British Prime Minister Boris Johnson said he hoped for a return to near-normal in England by the end of June by presenting his strategy for exiting confinement, which he wanted “cautious” but “irreversible” and which will begin with the reopening of schools in early March.
British Prime Minister Boris Johnson presented his plan to get England out of containment on Monday February 22. Country in Europe hardest hit by Covid-19 with more than 120,000 dead, the United Kingdom confined itself for the third time at the beginning of the year in the face of an explosion of the epidemic due to a more variant contagious disease emerged in the south of England, which brought hospitals to the brink of submersion.
According to a schedule decided in each of the nations, the country is now preparing to loosen the screw a little, the restrictions and the massive vaccination campaign having led to a decline in contaminations, hospitalizations and deaths.
“We cannot persist indefinitely with restrictions which weaken our economy, our mental and physical well-being,” Prime Minister Boris Johnson told MPs, presenting a four-step plan for England. “This is why it is essential that this roadmap be prudent but also irreversible.”
Reopening of schools on March 8
In England, the most populous nation with 56 million people, schools will be the first to benefit from the easing of restrictions, with a reopening scheduled for March 8.
From March 29, the stay-at-home order will be lifted and outdoor gatherings, limited to six people or two different households, will be allowed.
Non-essential stores, hairdressers, pubs – but only outdoors – and museums, on the other hand, will have to wait until April 12. Cinemas, hotels, stadiums (with a maximum of 10,000 people), hotels and restaurants (indoors) will follow on May 17, the date on which members of different households can meet indoors.
If the health situation allows it, the restrictions limiting social contact will be lifted on June 21 at the earliest, as will the teleworking instruction.
One in three adults has received a first dose
Boris Johnson said any decision would be made based on the scientific evidence at his disposal, such as the effectiveness of anti-Covid vaccines and the decline in hospitalizations.
The government based its crisis exit strategy on the vaccination campaign, launched in early December and which is in full swing. One in three adults has already received a first dose, or more than 17.5 million people, and by mid-April, those over 50 should all have been partially vaccinated. The government has promised that all adults will be offered a first injection of the anti-Covid vaccine by the end of July.

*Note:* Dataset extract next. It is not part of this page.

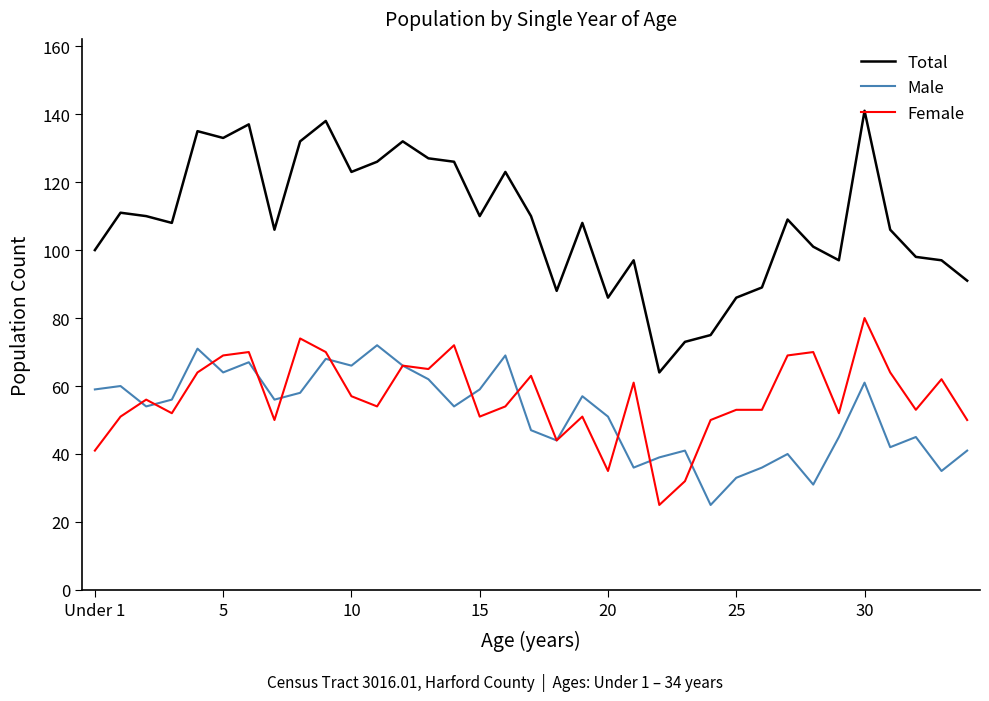

Which series has the largest total across all categories?

Total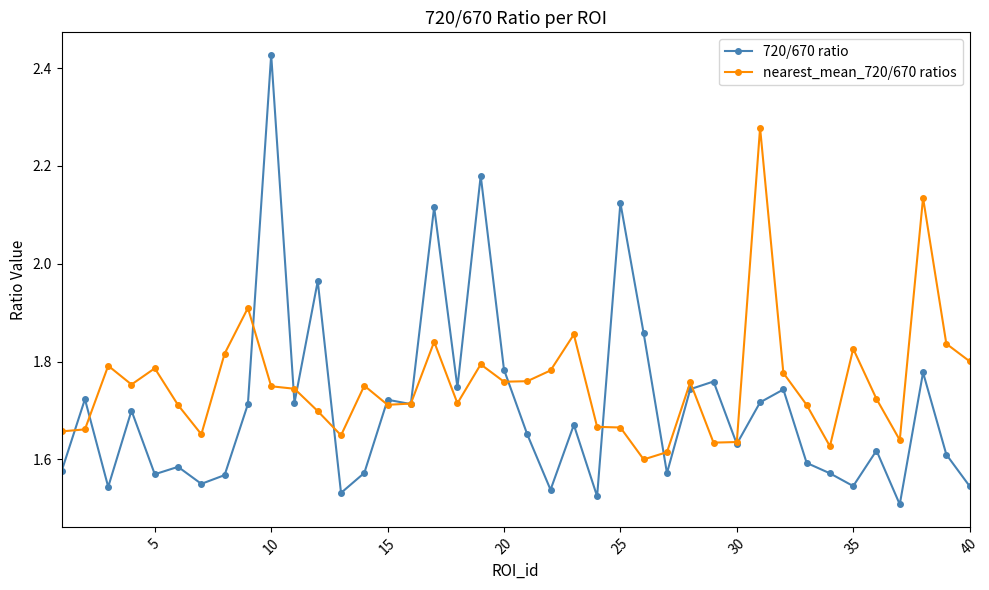

Which series has the widest spread of values?

720/670 ratio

“I fundamentally believe that the immunization program has been a game-changer in our favor,” said Boris Johnson.
The hotel and restaurant industry wants to reopen faster
Even before these announcements, certain economic sectors particularly affected by the pandemic, such as the hotel and catering industry, however regretted that they could not reopen more quickly.
“The pub has always been more than just a place to drink. This is where we go to connect, to form a community,” said Emma McClarkin, Executive Director of the British Beer & Pub Association (BBPA), pleading for their reopening.
The Labor opposition defends the reduction of VAT to help this sector. “We must ensure that companies are supported” to ensure their “survival”, Labor chief Keir Starmer insisted on Sunday.
In the United Kingdom, each of the country’s four nations decides on its strategy for deconfinement. Schools in Scotland and Wales gradually reopened from Monday, starting with the smallest primary grades.
While preparing for deconfinement, the government has tightened border controls to prevent the importation of variants. Since last Monday, British residents and Irish citizens arriving in England from 33 countries classified at risk must observe ten days of quarantine in a hotel, at their expense.